Let's assume that c is a precise measure, with no uncertainty around it.

N, however, is a point estimate. I also have a 95% CI around it:

$$ N=125 $$

$$ (u(N),v(N))=(100,150) $$

Can I incorporate this uncertainty into the risk, in order to calculate a 95% CI around r?

This is not something I've ever done. After some online searching, I've come across error propagation, that I think would apply here - error propagation for a quotient.
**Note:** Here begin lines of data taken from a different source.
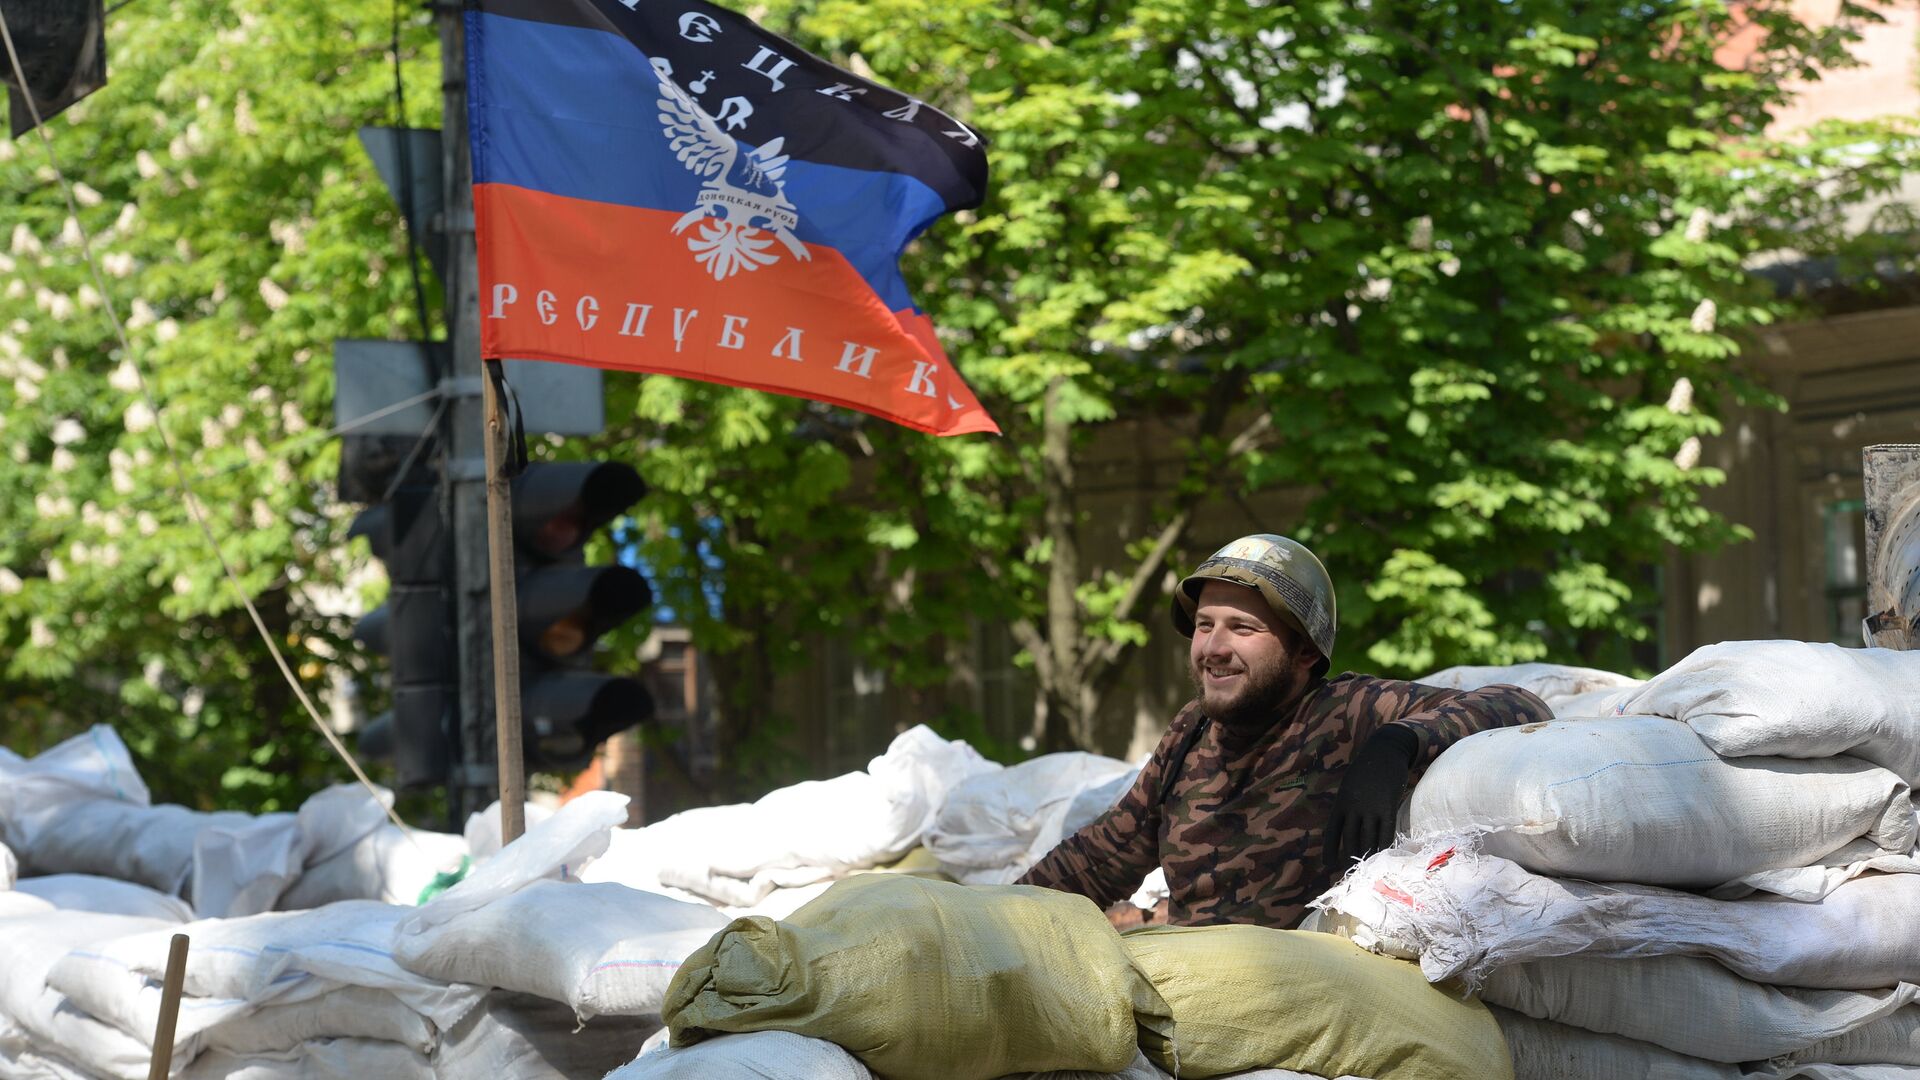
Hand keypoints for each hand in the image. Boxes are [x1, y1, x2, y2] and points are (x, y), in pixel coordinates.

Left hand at [1324, 724, 1418, 871]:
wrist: (1384, 752)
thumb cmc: (1366, 770)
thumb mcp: (1348, 786)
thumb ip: (1346, 806)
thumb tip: (1345, 826)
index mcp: (1340, 803)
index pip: (1332, 832)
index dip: (1330, 849)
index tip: (1328, 865)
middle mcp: (1353, 808)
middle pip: (1350, 839)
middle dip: (1350, 856)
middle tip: (1352, 870)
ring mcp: (1371, 808)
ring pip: (1368, 839)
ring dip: (1368, 855)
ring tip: (1369, 867)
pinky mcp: (1388, 808)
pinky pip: (1386, 832)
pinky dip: (1384, 846)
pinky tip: (1384, 855)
$$ \sigma_r = |r| \sqrt{(\frac{\sigma_c}{c})^2 + (\frac{\sigma_N}{N})^2 + 2\frac{\sigma_{cN}}{cN}} $$

However, I'm not sure:

  1. If this is appropriate to use in this circumstance
  2. How to go from a confidence interval to sigma_{N} and sigma_{cN}.

1 Answer 1

  1. In your case, $\sigma_c$ and $\sigma_{cN}$ equal zero, as $c$ is measured without error. But actually, there's a simpler approach...

  2. Since the function $1/N$ is monotonic, a valid 95% confidence interval of $1/N$ is just equal to a 95% confidence interval of $N$ run through the function $1/N$. So your 95% CI of $N$ would be $(1/150, 1/100)$, and the associated 95% CI of $c/N$ is $(c/150, c/100)$.